Problem to solve: Substitute "vernacular name" for every "common name" in the records below and reproduce all their lines with nothing else changed.

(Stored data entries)

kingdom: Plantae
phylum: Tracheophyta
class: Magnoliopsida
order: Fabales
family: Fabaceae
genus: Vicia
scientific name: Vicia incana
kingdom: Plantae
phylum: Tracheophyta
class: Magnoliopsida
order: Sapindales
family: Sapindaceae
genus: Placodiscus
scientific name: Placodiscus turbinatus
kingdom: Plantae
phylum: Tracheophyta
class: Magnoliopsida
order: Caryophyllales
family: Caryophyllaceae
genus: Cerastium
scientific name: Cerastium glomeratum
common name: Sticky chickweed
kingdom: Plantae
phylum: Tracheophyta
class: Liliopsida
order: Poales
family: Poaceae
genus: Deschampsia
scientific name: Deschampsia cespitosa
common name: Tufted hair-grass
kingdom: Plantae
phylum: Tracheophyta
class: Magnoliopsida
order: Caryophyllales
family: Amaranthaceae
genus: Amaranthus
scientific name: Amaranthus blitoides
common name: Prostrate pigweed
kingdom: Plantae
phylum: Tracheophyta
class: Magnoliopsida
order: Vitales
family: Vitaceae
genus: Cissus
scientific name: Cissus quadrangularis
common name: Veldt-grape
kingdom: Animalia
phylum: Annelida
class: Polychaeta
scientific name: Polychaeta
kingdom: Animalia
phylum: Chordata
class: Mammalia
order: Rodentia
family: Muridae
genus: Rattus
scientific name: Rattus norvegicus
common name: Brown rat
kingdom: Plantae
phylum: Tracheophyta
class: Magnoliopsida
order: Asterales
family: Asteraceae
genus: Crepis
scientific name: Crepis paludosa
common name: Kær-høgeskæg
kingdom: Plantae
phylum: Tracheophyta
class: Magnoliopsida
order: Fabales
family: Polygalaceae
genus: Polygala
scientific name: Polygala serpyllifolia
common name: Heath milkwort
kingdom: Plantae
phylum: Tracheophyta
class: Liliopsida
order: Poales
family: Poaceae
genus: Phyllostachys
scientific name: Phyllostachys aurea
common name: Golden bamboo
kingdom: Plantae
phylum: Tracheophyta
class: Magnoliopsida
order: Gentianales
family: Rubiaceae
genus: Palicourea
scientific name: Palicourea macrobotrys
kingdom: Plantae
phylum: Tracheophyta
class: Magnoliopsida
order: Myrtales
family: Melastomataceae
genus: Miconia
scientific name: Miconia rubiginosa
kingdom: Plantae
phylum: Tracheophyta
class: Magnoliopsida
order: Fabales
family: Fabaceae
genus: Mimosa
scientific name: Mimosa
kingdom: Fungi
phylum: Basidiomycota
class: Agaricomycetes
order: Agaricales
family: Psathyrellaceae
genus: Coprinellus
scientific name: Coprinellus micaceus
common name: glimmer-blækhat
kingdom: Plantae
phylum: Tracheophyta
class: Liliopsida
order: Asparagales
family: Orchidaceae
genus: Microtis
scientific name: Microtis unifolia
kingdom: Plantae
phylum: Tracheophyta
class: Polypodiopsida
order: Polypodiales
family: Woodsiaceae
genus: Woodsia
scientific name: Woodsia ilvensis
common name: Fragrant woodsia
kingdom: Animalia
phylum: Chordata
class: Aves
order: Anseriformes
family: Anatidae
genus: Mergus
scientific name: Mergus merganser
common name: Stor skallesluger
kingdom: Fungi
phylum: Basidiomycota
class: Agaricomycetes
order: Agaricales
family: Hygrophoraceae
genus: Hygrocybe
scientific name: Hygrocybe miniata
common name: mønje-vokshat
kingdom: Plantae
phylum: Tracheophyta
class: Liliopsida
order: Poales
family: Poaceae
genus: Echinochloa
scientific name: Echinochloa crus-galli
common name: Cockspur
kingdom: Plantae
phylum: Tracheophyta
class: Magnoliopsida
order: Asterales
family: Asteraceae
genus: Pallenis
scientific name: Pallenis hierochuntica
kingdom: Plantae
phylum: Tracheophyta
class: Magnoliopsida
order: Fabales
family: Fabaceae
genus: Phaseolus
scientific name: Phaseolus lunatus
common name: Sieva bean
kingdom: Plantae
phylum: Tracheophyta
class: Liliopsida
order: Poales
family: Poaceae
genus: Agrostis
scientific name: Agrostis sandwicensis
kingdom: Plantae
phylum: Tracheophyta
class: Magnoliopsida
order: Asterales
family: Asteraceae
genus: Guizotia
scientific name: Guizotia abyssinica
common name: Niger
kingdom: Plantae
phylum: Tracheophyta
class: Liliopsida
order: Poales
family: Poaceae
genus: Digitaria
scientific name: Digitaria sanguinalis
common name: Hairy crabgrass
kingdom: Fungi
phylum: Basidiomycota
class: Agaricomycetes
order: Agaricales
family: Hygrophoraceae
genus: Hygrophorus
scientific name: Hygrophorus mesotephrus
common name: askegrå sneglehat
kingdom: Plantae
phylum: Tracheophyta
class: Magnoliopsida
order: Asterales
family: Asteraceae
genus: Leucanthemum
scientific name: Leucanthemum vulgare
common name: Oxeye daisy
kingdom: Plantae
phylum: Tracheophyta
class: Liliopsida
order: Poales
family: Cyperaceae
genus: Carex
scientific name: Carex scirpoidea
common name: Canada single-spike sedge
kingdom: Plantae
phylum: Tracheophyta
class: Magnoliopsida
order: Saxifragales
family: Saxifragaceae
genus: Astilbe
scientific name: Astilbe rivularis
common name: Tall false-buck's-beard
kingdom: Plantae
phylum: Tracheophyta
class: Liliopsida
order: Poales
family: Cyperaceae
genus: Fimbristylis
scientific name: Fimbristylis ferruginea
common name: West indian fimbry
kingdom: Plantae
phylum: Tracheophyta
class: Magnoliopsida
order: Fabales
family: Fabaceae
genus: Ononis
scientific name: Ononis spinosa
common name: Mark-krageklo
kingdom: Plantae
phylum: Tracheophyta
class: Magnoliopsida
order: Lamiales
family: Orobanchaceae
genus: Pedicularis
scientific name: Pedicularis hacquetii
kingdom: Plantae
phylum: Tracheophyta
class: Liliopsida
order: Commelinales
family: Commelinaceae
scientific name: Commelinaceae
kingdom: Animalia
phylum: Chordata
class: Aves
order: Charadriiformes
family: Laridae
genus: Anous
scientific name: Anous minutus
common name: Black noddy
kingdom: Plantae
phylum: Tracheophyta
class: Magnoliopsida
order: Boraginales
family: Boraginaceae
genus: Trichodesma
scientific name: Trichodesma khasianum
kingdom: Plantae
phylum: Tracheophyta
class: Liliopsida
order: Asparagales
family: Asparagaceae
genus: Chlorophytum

Full output:
kingdom: Plantae
phylum: Tracheophyta
class: Magnoliopsida
order: Fabales
family: Fabaceae
genus: Vicia
scientific name: Vicia incana
kingdom: Plantae
phylum: Tracheophyta
class: Magnoliopsida
order: Sapindales
family: Sapindaceae
genus: Placodiscus
scientific name: Placodiscus turbinatus
kingdom: Plantae
phylum: Tracheophyta
class: Magnoliopsida
order: Caryophyllales
family: Caryophyllaceae
genus: Cerastium
scientific name: Cerastium glomeratum
vernacular name: Sticky chickweed
kingdom: Plantae
phylum: Tracheophyta
class: Liliopsida
order: Poales
family: Poaceae
genus: Deschampsia
scientific name: Deschampsia cespitosa
vernacular name: Tufted hair-grass
kingdom: Plantae
phylum: Tracheophyta
class: Magnoliopsida
order: Caryophyllales
family: Amaranthaceae
genus: Amaranthus
scientific name: Amaranthus blitoides
vernacular name: Prostrate pigweed
kingdom: Plantae
phylum: Tracheophyta
class: Magnoliopsida
order: Vitales
family: Vitaceae
genus: Cissus
scientific name: Cissus quadrangularis
vernacular name: Veldt-grape
kingdom: Animalia
phylum: Annelida
class: Polychaeta
scientific name: Polychaeta
kingdom: Animalia
phylum: Chordata
class: Mammalia
order: Rodentia
family: Muridae
genus: Rattus
scientific name: Rattus norvegicus
vernacular name: Brown rat
kingdom: Plantae
phylum: Tracheophyta
class: Magnoliopsida
order: Asterales
family: Asteraceae
genus: Crepis
scientific name: Crepis paludosa
vernacular name: Kær-høgeskæg
kingdom: Plantae
phylum: Tracheophyta
class: Magnoliopsida
order: Fabales
family: Polygalaceae
genus: Polygala
scientific name: Polygala serpyllifolia
vernacular name: Heath milkwort
kingdom: Plantae
phylum: Tracheophyta
class: Liliopsida
order: Poales
family: Poaceae
genus: Phyllostachys
scientific name: Phyllostachys aurea
vernacular name: Golden bamboo
kingdom: Plantae
phylum: Tracheophyta
class: Magnoliopsida
order: Gentianales
family: Rubiaceae
genus: Palicourea
scientific name: Palicourea macrobotrys
kingdom: Plantae
phylum: Tracheophyta
class: Magnoliopsida
order: Myrtales
family: Melastomataceae
genus: Miconia
scientific name: Miconia rubiginosa
kingdom: Plantae
phylum: Tracheophyta
class: Magnoliopsida
order: Fabales
family: Fabaceae
genus: Mimosa
scientific name: Mimosa
kingdom: Fungi
phylum: Basidiomycota
class: Agaricomycetes
order: Agaricales
family: Psathyrellaceae
genus: Coprinellus
scientific name: Coprinellus micaceus
vernacular name: glimmer-blækhat
kingdom: Plantae
phylum: Tracheophyta
class: Liliopsida
order: Asparagales
family: Orchidaceae
genus: Microtis
scientific name: Microtis unifolia
kingdom: Plantae
phylum: Tracheophyta
class: Polypodiopsida
order: Polypodiales
family: Woodsiaceae
genus: Woodsia
scientific name: Woodsia ilvensis
vernacular name: Fragrant woodsia
kingdom: Animalia
phylum: Chordata
class: Aves
order: Anseriformes
family: Anatidae
genus: Mergus
scientific name: Mergus merganser
vernacular name: Stor skallesluger
kingdom: Fungi
phylum: Basidiomycota
class: Agaricomycetes
order: Agaricales
family: Hygrophoraceae
genus: Hygrocybe
scientific name: Hygrocybe miniata
vernacular name: mønje-vokshat
kingdom: Plantae
phylum: Tracheophyta
class: Liliopsida
order: Poales
family: Poaceae
genus: Echinochloa
scientific name: Echinochloa crus-galli
vernacular name: Cockspur
kingdom: Plantae
phylum: Tracheophyta
class: Magnoliopsida
order: Asterales
family: Asteraceae
genus: Pallenis
scientific name: Pallenis hierochuntica
kingdom: Plantae
phylum: Tracheophyta
class: Magnoliopsida
order: Fabales
family: Fabaceae
genus: Phaseolus
scientific name: Phaseolus lunatus
vernacular name: Sieva bean
kingdom: Plantae
phylum: Tracheophyta
class: Liliopsida
order: Poales
family: Poaceae
genus: Agrostis
scientific name: Agrostis sandwicensis
kingdom: Plantae
phylum: Tracheophyta
class: Magnoliopsida
order: Asterales
family: Asteraceae
genus: Guizotia
scientific name: Guizotia abyssinica
vernacular name: Niger
kingdom: Plantae
phylum: Tracheophyta
class: Liliopsida
order: Poales
family: Poaceae
genus: Digitaria
scientific name: Digitaria sanguinalis
vernacular name: Hairy crabgrass
kingdom: Fungi
phylum: Basidiomycota
class: Agaricomycetes
order: Agaricales
family: Hygrophoraceae
genus: Hygrophorus
scientific name: Hygrophorus mesotephrus
vernacular name: askegrå sneglehat
kingdom: Plantae
phylum: Tracheophyta
class: Magnoliopsida
order: Asterales
family: Asteraceae
genus: Leucanthemum
scientific name: Leucanthemum vulgare
vernacular name: Oxeye daisy
kingdom: Plantae
phylum: Tracheophyta
class: Liliopsida
order: Poales
family: Cyperaceae
genus: Carex
scientific name: Carex scirpoidea
vernacular name: Canada single-spike sedge
kingdom: Plantae
phylum: Tracheophyta
class: Magnoliopsida
order: Saxifragales
family: Saxifragaceae
genus: Astilbe
scientific name: Astilbe rivularis
vernacular name: Tall false-buck's-beard
kingdom: Plantae
phylum: Tracheophyta
class: Liliopsida
order: Poales
family: Cyperaceae
genus: Fimbristylis
scientific name: Fimbristylis ferruginea
vernacular name: West indian fimbry
kingdom: Plantae
phylum: Tracheophyta
class: Magnoliopsida
order: Fabales
family: Fabaceae
genus: Ononis
scientific name: Ononis spinosa
vernacular name: Mark-krageklo
kingdom: Plantae
phylum: Tracheophyta
class: Magnoliopsida
order: Lamiales
family: Orobanchaceae
genus: Pedicularis
scientific name: Pedicularis hacquetii
kingdom: Plantae
phylum: Tracheophyta
class: Liliopsida
order: Commelinales
family: Commelinaceae
scientific name: Commelinaceae
kingdom: Animalia
phylum: Chordata
class: Aves
order: Charadriiformes
family: Laridae
genus: Anous
scientific name: Anous minutus
vernacular name: Black noddy
kingdom: Plantae
phylum: Tracheophyta
class: Magnoliopsida
order: Boraginales
family: Boraginaceae
genus: Trichodesma
scientific name: Trichodesma khasianum
kingdom: Plantae
phylum: Tracheophyta
class: Liliopsida
order: Asparagales
family: Asparagaceae
genus: Chlorophytum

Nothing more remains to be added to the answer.